Twitter Chief Says Company Will Fight Against Releasing Private Content

By Matt Wells, Guardian UK

23 September 12

 

he chief executive of Twitter, Dick Costolo, has said the company will continue to fight legal challenges brought against its users by officials who want access to their archived tweets.

Costolo said Twitter found itself in an invidious position in the case of Malcolm Harris, an Occupy Wall Street protester whose tweets were sought by prosecutors in New York.

Speaking at the Online News Association's annual conference in San Francisco, Costolo said: "We strongly believe it's important for us to defend our users' right to protest the forced publication of their private information."

He said the company had spent a large amount of its money and the time of its top in house legal resources to fight the Harris case. Earlier this month a court in New York ordered Twitter to turn over three months' worth of Harris's tweets relating to protests on Brooklyn Bridge in New York last year.

The court allowed for the information to be sealed until an appeal is heard. Costolo said Twitter was disappointed that it was forced to hand over the information in advance of the appeal, even in sealed form. "We have been put between a rock and a hard place," he said.

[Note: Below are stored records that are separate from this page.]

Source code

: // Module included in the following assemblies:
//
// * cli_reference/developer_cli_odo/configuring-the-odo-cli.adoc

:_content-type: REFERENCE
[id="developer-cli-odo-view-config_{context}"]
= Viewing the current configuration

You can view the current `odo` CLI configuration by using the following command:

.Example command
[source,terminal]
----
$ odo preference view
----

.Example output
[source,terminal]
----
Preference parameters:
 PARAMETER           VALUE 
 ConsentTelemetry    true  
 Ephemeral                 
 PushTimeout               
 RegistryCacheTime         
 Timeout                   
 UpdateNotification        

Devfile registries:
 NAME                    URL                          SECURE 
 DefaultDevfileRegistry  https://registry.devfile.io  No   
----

He acknowledged that Twitter faced wrangles over free speech all over the world and it did not have a "one-size-fits-all solution". He said: "There are things you can't say about Attaturk in Turkey because they are illegal but people hop on Twitter and say these things."

Costolo also addressed concerns associated with changes made to Twitter's API in recent months, which have provoked howls of criticism from within the developer community. "We haven't done as good a job of communicating the 'what' and 'why' as we should have done ... I think that has hurt us," he said.

He said Twitter would continue to develop new features, including the ability for users to download all their tweets. That would be available by the end of the year, he said – although he conceded that it was easy for him as CEO to make this promise. The engineer working on the project might have another view, he joked.